Genler, aile, çevre, beslenme vb. birçok faktörün bir araya gelerek oluşturduğu bir sonuçtur fiziki özelliklerimiz. Bu nedenle kişi, kendisini herhangi bir niteliğinden dolayı yargılamayı değil, kendi niteliklerini değerlendirmeyi tercih etmelidir.
Kendisinde var olan özelliklerle işe başlayıp, onları kendi yaşantısı içerisinde nasıl daha iyiye götürebileceğini anlamaya çalışmalıdır.
Önemli olan, her insanın mutlaka üstün ve zayıf yönleri olduğu gerçeğini hoşgörüyle karşılayabilmektir.

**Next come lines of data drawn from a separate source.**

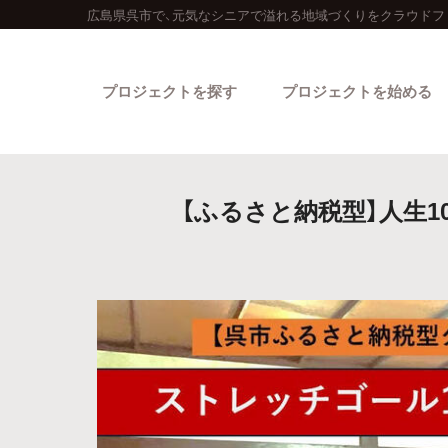
広島県呉市で、元気なシニアで溢れる地域づくりをクラウドフ
プロジェクトを探す
プロジェクトを始める
【ふるさと納税型】人生
カテゴリーから探す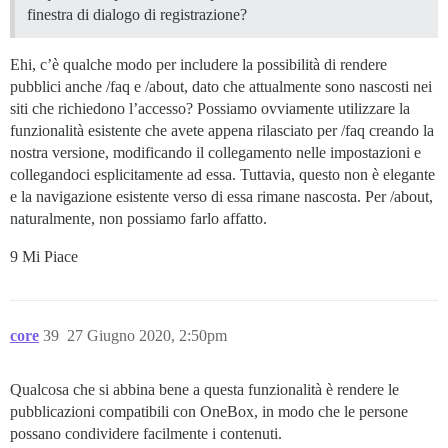
finestra di dialogo di registrazione?
Ehi, c’è qualche modo per includere la possibilità di rendere
pubblici anche /faq e /about, dato che attualmente sono nascosti nei
siti che richiedono l’accesso? Possiamo ovviamente utilizzare la
funzionalità esistente che avete appena rilasciato per /faq creando la
nostra versione, modificando il collegamento nelle impostazioni e
collegandoci esplicitamente ad essa. Tuttavia, questo non è elegante
e la navigazione esistente verso di essa rimane nascosta. Per /about,
naturalmente, non possiamo farlo affatto.
9 Mi Piace
core
39
27 Giugno 2020, 2:50pm
Qualcosa che si abbina bene a questa funzionalità è rendere le
pubblicazioni compatibili con OneBox, in modo che le persone
possano condividere facilmente i contenuti.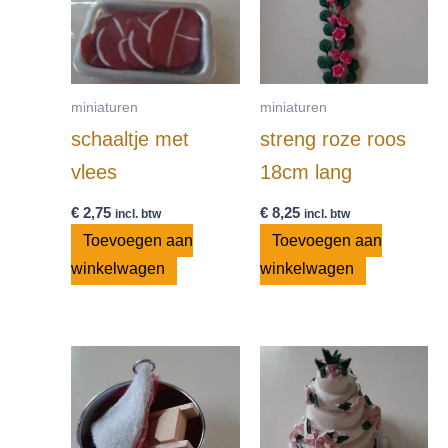
miniaturen
miniaturen
schaaltje met
streng roze roos
vlees
18cm lang
€
2,75
€
8,25
incl. btw
incl. btw
Toevoegen aan
Toevoegen aan
winkelwagen
winkelwagen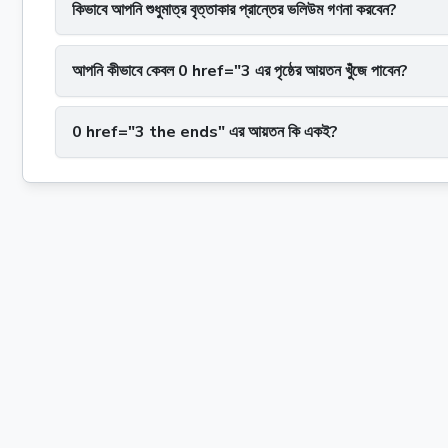
কিভাবে আপনি শুধুমাত্র বৃত্তাকার প্রান্তের ভলিউম গণনা করবেন?
আপনি কীভাবে কেবল 0 href="3 এর পৃষ্ঠের আয়তন খুঁজে পাবেন?
0 href="3 the ends" এর আয়তন কি একই?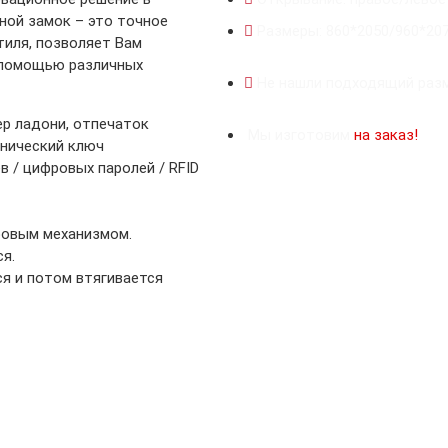
ной замок – это точное
Размеры: 860*2050/960*20
тиля, позволяет Вам
 помощью различных
Не нашли подходящий разм
ер ладони, отпечаток
Мы изготовим
на заказ!
анический ключ
 / цифровых паролей / RFID
ровым механизмом.
я.
я и потом втягивается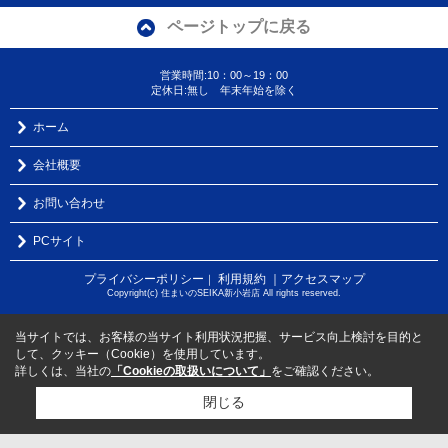
ページトップに戻る
営業時間:10：00～19：00
定休日:無し 年末年始を除く
ホーム
会社概要
お問い合わせ
PCサイト
プライバシーポリシー
利用規約
｜アクセスマップ
｜
Copyright(c) 住まいのSEIKA新小岩店 All rights reserved.
当サイトでは、お客様の当サイト利用状況把握、サービス向上検討を目的と
して、クッキー（Cookie）を使用しています。
詳しくは、当社の
「Cookieの取扱いについて」
をご確認ください。
閉じる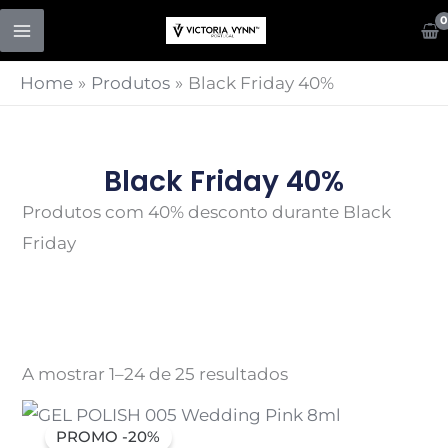
Skip
to
content
Home
Produtos
Black Friday 40%
Black Friday 40%
Produtos com 40% desconto durante Black
Friday
A mostrar 1–24 de 25 resultados
PROMO -20%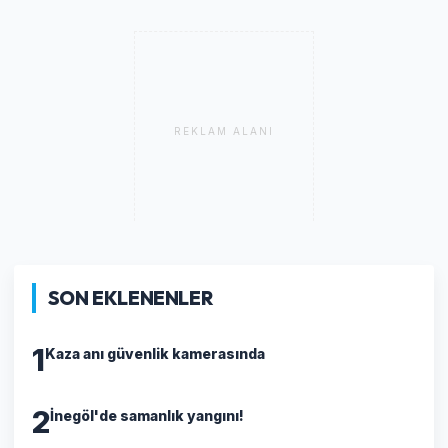
REKLAM ALANI
SON EKLENENLER
1
Kaza anı güvenlik kamerasında
2
İnegöl'de samanlık yangını!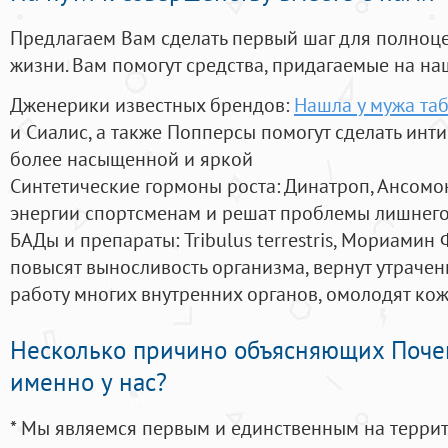
Предлагаем Вам сделать первый шаг для полноц
жизни. Вам помогут средства, придагаемые на на
Дженерики известных брендов:
Нашла у мужа та
и Сиалис, а также Попперсы помогут сделать ин
более насыщенной и яркой
Синтетические гормоны роста
: Динатроп, Ансомо
энергии спортсменам и решат проблемы лишнего
БАДы и препараты:
Tribulus terrestris, Мориамин
повысят выносливость организма, вернут утрачен
работу многих внутренних органов, омолодят кожу
Несколько причино объясняющих Поче
именно у нас?
* Мы являемся первым и единственным на терри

“Hiç kimse, kimseden her anlamda üstün değildir.”
Her insanın bir başkasına göre daha iyi olduğu ya da daha zayıf olduğu yönleri vardır. Asıl olan bireyin bu anlayışla kendisinde bulunan iyi özellikleri daha da geliştirip, zayıf yönlerini güçlendirmek için çabalamasıdır.
Bu noktada yapılacak en kötü tercih, takıntılı olmak, kayıtsız ya da çabasız kalmaktır. Yani bireyin zayıf yönlerinin verdiği eziklik duygusunu kabullenmesi, ya da güçlü yönlerini geliştirme çabası içerisine girmemesidir.
Birey, kendisinde bulunan nitelikleri işleyip-geliştirmek ve insan olmanın hakkını vermekle yükümlüdür. İnsanın, insan olarak sahip olduğu değer bunu gerektirir. Birey, insan olabilmenin sorumluluğunu ve onurunu yaşatabilmelidir.
Gelişim sürecinin başarısı, hoşgörü ve olgunluktur. Kişi hatalarını ya da eksikliklerini olgunlukla karşılayabilmelidir.
Hiçbir birey, hatada ve eksiklikte yalnız değildir. Her insanın yetemediği, yetişemediği durumlar vardır. Hatalar ya da eksiklikler bireyin önünde engel olmamalıdır.
Kişi, yetersizliklerine takılmamalı, eksikliklerini olgunluk ve hoşgörü içerisinde şekillendirip, daha iyiye yönlendirmesi gerektiğini unutmamalıdır. Sahip olduğu zihinsel, duygusal ve bedensel kapasitesini kabul edip, onları güzele ve iyiye doğru işlemelidir.
Hoşgörü ve olgun, hatayı ve eksikliği kabullenip kalmak, onları değişmez süreçler olarak görmek değildir.
Kişi, üstün ya da zayıf yönlerini bu bakışla tespit etmeye çalışmalıdır. Her iki niteliğin de doğal olduğunu içselleştirerek, eksiği iyiye ve güzele, iyi ve güzeli de daha iyi ve daha güzele doğru geliştirme çabası içerisinde olmalıdır.
Her birey bunu başarabilecek kapasitededir, yeter ki pozitif çaba içerisinde olsun.
Güçlü olan, zayıf yanlarını iyi bilendir. Daha güçlü olan ise, zayıf yanlarına hükmedebilendir.